You’ve toured Southeast Asia and Africa (!!!) with your band Infernal Curse in 2012, which is a very rare thing for a South American band. I remember you told us you were living on $1 per day. How did you achieve that? What are your tips for headbangers that want to travel for cheap? Which countries did you visit and how was the whole experience? And how especially were the African metal scenes?
“Annick, to reply to that question we will need some beers, coffee and a two-hour chat, but I will do my best! I survived with $1 a day or so in some countries, like India, Sri Lanka, Thailand, Philippines. First of all, because I knew a lot of local people in those areas, had many friends that hosted me and with whom I shared things. And secondly, because I am able to live and travel without luxury. I travelled a lot by hitchhiking in the past; we used to camp in some remote sites and eat from the local markets (super cheap and tasty). I know this is not for everybody but worked for me. On the other side I can tell you when I went to Japan I spent like $300 on records for myself and I would do again! I know most of the countries in South-America, Central America, Southeast Asia, some countries in the Middle East and some of Africa (the south of it). We of course did not play in all the countries I personally visited because playing in for example Pakistan is not possible, but we did gigs in Sri Lanka, Philippines, Malaysia (in six cities), Singapore, Mexico, Guatemala, El Salvador, Peru, and many more.

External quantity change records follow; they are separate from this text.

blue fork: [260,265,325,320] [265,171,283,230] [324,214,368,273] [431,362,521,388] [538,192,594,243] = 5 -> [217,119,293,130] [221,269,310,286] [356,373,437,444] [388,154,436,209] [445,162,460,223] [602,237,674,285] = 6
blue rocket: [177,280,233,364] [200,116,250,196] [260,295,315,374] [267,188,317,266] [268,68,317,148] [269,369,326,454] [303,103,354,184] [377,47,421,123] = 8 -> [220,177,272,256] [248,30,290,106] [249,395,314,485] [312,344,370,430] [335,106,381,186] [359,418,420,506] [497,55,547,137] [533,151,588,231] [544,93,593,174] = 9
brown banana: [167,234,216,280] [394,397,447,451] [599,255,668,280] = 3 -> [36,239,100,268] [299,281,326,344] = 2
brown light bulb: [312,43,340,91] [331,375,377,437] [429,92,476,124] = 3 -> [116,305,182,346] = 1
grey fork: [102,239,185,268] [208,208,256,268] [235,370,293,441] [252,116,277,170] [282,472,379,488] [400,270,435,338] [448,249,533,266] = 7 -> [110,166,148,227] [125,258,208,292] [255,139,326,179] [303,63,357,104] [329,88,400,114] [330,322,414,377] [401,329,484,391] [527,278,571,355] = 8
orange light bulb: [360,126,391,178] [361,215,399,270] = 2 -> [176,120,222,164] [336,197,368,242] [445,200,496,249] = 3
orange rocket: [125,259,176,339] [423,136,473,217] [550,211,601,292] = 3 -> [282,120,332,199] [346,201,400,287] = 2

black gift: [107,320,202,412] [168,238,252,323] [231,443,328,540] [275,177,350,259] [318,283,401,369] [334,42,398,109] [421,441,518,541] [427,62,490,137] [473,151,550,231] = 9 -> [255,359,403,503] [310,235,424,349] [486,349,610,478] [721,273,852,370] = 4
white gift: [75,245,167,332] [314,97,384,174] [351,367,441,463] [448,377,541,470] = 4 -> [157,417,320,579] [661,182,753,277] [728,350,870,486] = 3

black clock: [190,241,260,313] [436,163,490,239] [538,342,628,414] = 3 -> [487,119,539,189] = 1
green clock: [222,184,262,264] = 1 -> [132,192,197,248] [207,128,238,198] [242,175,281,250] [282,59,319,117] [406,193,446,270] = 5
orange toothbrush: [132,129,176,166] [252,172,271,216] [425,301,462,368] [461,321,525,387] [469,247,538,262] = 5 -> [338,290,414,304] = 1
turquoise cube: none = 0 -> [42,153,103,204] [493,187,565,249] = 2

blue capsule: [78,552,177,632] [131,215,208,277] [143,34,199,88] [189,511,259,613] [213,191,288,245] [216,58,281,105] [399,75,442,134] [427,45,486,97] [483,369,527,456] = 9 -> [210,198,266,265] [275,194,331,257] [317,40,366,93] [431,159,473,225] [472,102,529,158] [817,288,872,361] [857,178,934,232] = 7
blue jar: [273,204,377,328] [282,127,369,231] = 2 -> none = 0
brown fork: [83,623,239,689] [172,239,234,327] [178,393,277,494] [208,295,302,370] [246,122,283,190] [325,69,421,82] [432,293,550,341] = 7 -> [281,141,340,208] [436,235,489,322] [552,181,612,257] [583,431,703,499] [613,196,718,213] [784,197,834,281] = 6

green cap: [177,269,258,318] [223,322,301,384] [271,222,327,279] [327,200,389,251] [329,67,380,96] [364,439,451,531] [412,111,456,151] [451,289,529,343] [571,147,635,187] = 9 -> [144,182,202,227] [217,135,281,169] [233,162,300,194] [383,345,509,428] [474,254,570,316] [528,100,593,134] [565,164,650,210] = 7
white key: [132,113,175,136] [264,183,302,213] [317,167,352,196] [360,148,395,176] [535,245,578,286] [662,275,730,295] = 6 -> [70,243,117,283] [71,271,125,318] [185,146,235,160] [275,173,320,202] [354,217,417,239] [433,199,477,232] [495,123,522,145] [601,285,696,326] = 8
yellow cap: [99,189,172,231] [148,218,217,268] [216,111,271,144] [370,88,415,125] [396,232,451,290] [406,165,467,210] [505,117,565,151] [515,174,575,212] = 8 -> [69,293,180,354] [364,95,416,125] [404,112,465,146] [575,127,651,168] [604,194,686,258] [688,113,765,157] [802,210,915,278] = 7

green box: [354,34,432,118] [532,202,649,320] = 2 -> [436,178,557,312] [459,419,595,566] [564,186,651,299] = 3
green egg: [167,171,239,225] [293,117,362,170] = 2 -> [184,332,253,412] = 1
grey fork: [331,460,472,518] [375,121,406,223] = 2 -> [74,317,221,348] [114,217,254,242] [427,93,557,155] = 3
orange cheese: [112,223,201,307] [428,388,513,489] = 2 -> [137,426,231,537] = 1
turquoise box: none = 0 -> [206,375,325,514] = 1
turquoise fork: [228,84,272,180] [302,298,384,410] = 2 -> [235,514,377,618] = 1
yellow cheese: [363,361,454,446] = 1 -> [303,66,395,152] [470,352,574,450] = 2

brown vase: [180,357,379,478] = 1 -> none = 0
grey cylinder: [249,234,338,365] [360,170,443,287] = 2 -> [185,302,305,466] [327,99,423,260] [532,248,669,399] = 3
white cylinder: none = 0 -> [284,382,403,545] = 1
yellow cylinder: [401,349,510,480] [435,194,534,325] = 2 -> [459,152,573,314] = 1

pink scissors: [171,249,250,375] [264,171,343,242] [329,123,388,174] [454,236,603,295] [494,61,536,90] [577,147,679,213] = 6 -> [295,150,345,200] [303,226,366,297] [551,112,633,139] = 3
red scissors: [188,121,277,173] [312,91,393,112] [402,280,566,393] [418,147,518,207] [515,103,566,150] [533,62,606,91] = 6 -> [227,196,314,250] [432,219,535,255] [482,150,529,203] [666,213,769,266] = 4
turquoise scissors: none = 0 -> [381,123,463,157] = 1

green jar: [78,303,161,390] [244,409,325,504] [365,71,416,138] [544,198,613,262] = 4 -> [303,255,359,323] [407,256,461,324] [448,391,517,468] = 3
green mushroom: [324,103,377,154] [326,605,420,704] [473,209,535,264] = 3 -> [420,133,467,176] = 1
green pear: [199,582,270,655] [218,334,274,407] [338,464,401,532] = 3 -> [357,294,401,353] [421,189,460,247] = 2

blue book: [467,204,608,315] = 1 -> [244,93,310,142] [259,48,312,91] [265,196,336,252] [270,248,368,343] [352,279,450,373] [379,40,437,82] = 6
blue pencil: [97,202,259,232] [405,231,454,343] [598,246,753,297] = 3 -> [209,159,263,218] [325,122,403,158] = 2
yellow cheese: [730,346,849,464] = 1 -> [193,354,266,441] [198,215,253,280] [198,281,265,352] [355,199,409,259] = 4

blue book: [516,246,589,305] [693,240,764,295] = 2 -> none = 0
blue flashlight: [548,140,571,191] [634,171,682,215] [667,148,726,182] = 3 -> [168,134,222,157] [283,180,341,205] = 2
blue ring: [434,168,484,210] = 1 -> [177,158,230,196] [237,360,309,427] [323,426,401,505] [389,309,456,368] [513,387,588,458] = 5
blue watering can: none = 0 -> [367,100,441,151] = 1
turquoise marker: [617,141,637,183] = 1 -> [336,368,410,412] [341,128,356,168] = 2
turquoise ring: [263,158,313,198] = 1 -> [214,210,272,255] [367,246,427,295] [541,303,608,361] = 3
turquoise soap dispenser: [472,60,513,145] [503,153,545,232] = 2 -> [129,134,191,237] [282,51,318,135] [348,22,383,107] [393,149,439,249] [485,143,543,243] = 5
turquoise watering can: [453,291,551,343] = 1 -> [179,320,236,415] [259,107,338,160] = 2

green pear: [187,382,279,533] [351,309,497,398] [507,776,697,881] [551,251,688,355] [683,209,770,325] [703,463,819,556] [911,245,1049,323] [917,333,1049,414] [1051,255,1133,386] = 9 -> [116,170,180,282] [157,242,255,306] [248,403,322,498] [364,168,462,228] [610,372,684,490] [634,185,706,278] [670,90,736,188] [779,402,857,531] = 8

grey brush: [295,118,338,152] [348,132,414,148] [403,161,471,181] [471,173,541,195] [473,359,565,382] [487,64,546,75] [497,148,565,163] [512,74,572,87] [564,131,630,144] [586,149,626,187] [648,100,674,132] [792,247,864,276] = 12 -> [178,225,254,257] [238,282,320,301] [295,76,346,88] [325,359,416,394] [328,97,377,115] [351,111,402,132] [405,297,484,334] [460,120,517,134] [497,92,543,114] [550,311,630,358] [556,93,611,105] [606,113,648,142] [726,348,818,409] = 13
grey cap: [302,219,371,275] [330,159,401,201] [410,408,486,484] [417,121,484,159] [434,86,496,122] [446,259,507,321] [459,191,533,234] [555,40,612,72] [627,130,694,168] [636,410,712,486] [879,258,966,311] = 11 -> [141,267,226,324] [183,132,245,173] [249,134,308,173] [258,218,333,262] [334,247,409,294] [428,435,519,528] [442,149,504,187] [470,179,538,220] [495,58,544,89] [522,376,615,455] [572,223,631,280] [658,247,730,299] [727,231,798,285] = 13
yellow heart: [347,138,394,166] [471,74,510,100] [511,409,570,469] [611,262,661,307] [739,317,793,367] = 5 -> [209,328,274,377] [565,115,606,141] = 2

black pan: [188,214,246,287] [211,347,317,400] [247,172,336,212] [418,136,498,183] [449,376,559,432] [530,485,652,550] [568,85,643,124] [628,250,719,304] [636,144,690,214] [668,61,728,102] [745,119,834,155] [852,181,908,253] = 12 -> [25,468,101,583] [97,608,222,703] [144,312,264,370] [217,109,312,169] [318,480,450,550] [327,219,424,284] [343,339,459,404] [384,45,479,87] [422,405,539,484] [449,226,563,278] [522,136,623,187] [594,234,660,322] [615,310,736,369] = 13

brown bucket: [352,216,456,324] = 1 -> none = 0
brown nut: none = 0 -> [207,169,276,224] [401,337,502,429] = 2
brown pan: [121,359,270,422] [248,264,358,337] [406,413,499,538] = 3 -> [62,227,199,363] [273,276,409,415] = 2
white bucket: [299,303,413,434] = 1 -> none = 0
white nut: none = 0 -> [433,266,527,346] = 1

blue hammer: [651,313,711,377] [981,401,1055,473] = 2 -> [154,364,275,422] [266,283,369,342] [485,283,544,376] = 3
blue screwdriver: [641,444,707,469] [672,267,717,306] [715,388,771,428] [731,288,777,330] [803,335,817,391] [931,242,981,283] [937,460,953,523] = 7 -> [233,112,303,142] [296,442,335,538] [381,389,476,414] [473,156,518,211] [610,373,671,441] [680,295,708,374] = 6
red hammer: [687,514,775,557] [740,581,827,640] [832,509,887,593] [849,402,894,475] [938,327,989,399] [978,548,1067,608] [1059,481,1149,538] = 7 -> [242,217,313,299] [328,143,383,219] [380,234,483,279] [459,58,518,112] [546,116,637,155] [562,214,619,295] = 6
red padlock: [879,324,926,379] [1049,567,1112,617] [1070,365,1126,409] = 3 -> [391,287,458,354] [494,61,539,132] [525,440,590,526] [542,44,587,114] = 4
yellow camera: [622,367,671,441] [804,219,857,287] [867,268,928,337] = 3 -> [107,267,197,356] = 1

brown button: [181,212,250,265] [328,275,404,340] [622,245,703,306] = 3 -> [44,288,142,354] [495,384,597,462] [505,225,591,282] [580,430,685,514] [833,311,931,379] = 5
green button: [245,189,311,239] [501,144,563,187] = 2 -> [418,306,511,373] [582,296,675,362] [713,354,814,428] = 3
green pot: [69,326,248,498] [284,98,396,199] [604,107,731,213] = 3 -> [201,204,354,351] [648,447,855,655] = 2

“African metal is no big deal, especially in South Africa with their boring death metal bands. In Botswana it was better, the bands we played with were good and the public acts like a metal public should act!”
Tell us about your zine, Baphometal. How long have you been the editor? Are you working on a new issue – and if yes, which bands will it feature? It is one of my favourite zines out there, because you mix traditional and extreme metal. I also love your questions, they always seem to yield killer and refreshing answers!
“Thank Annick, I’m sure, from the first to last issue, the zine has become better and better. I would love to do a new issue this year, but I will see is time is on my side. I started it in 2003-2004 and the last issue is from 2011 if I’m correct. It is quite out-dated but this is not a fucking compromise, it is metal from fans to fans.”
You have been extremely active in the underground for a long time, and have many bands, your main projects being the two-piece black metal band Infernal Curse and most recently, the female fronted heavy metal band Xenotaph, with whom you’ve recently released an excellent first full-length. Can you tell us about these bands and other projects you are involved with? Are you planning any more tours or new albums in the upcoming year?
“Infernal Curse is a three-piece now and we did a tour last year in Latin America with our new line-up, which was totally killer. Yes, we plan a second album and a big tour. Lets see what happens. My other projects like Xenotaph, Nocturnal Evil are always active; it is just a matter of time and state of mind. Thanks for this magnificent interview! Come back soon with Cauchemar and let’s do a show with Xenotaph before the universe explode!”